> What is being asked
Within the records, find every line that includes the word "wire" and copy it.

[Machine-readable hardware designs]
========================
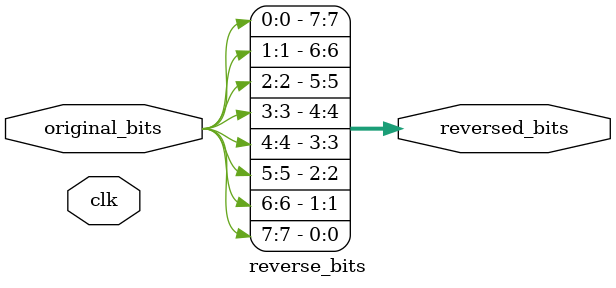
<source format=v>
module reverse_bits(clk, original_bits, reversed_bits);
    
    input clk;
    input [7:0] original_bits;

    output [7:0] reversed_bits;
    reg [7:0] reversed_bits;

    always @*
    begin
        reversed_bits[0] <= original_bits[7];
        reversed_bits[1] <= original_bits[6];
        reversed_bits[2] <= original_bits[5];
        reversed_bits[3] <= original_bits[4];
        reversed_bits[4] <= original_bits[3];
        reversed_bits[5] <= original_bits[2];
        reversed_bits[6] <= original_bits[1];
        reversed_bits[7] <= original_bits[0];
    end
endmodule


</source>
========================
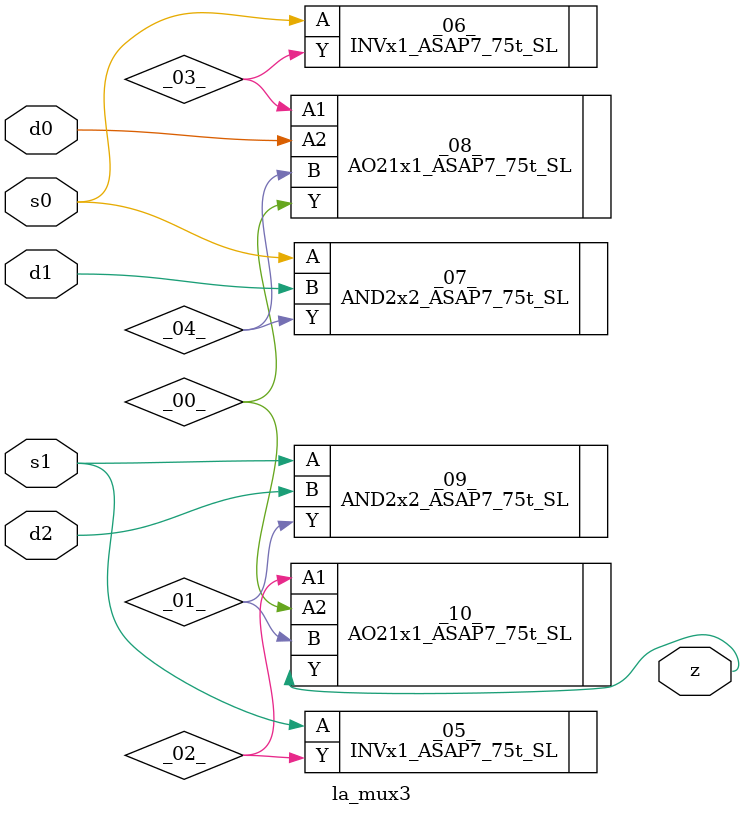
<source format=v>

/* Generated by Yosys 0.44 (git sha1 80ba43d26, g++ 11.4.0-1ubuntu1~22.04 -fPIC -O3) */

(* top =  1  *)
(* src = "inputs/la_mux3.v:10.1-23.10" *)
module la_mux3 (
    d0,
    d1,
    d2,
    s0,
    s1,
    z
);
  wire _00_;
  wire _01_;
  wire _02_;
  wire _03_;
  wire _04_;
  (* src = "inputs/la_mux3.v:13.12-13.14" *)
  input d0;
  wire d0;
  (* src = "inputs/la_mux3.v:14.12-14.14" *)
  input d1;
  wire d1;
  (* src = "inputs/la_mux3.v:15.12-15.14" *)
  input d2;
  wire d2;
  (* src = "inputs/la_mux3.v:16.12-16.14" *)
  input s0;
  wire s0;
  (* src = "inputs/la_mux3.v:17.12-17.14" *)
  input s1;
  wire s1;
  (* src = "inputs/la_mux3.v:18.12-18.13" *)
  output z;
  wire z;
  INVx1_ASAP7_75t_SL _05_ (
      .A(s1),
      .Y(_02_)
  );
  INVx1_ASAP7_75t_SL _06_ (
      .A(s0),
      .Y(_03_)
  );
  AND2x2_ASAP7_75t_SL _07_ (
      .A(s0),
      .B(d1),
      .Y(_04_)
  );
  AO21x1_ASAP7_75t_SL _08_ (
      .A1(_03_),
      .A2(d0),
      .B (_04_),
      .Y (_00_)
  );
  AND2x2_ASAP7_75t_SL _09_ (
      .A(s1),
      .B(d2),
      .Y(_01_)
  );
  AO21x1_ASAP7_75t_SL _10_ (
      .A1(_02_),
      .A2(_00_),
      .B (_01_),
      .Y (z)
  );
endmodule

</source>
========================
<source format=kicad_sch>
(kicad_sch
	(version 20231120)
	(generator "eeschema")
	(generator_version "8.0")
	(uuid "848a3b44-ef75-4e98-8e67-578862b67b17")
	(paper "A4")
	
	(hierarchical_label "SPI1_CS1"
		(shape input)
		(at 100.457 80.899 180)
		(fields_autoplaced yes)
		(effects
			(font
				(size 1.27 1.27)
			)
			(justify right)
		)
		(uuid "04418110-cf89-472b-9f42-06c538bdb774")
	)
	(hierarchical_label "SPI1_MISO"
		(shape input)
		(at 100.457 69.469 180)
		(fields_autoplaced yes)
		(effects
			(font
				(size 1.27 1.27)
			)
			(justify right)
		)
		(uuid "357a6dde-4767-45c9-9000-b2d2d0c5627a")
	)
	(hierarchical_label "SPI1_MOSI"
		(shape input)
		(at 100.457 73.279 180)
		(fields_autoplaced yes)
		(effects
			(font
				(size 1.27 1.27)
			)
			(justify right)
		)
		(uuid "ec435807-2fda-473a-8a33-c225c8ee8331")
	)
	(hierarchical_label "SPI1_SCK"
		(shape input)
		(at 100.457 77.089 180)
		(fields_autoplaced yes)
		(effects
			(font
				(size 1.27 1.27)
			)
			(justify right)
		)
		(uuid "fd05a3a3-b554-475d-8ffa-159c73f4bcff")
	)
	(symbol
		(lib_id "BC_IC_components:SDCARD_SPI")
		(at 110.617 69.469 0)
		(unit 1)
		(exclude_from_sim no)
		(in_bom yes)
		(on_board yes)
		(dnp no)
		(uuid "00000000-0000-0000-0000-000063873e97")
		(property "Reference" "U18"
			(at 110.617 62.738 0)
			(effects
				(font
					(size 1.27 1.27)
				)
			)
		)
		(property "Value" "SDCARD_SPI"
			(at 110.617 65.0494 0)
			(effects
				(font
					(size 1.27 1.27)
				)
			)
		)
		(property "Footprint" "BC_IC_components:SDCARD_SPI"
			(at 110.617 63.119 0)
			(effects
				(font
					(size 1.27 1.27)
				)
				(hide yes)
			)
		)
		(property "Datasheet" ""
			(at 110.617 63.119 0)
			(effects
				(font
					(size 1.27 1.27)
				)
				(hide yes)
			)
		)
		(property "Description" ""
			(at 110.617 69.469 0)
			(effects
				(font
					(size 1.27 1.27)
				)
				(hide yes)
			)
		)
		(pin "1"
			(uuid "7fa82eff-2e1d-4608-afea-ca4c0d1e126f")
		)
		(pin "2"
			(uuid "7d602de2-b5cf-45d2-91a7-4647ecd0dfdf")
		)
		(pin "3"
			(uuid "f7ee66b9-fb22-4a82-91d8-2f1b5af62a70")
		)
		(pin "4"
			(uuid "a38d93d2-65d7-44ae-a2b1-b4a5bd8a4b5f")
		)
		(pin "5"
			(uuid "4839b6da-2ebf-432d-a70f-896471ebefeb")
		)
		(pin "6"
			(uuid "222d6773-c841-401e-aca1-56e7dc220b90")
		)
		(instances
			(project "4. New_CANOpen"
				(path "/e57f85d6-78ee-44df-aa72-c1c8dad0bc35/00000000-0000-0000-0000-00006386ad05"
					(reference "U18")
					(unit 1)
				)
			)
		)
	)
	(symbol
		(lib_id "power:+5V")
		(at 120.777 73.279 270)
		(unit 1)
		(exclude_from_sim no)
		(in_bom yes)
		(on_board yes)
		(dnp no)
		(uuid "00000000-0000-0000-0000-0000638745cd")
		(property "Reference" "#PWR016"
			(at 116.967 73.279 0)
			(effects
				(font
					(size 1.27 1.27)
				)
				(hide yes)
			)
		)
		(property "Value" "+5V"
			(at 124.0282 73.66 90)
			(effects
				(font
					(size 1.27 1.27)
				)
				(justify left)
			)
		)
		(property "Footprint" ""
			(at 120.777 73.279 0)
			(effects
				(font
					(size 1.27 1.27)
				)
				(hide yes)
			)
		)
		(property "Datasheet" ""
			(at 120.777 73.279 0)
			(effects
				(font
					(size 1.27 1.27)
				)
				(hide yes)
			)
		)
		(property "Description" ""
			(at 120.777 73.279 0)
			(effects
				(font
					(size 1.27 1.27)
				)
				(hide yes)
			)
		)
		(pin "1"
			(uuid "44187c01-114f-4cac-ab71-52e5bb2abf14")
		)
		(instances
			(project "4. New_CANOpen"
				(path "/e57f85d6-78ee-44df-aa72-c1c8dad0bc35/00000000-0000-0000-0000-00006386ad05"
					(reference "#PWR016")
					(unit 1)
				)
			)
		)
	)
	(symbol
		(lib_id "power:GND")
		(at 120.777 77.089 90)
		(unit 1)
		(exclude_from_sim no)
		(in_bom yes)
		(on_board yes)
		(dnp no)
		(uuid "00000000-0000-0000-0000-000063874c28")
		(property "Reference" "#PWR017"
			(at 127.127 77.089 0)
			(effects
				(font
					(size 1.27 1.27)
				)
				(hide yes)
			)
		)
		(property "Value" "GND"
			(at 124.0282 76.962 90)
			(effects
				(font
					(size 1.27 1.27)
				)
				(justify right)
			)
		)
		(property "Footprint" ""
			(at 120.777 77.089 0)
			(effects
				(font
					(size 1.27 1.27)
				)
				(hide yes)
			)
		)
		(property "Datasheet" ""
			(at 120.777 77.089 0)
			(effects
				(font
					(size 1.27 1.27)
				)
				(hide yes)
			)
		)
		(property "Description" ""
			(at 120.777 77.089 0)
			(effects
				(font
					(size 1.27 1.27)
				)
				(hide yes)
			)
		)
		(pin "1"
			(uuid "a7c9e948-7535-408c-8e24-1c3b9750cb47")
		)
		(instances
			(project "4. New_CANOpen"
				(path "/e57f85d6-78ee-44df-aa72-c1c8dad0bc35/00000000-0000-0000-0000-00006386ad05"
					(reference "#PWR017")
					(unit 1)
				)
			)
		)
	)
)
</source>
========================
> Result of this task
  wire _00_;
  wire _01_;
  wire _02_;
  wire _03_;
  wire _04_;
  wire d0;
  wire d1;
  wire d2;
  wire s0;
  wire s1;
  wire z;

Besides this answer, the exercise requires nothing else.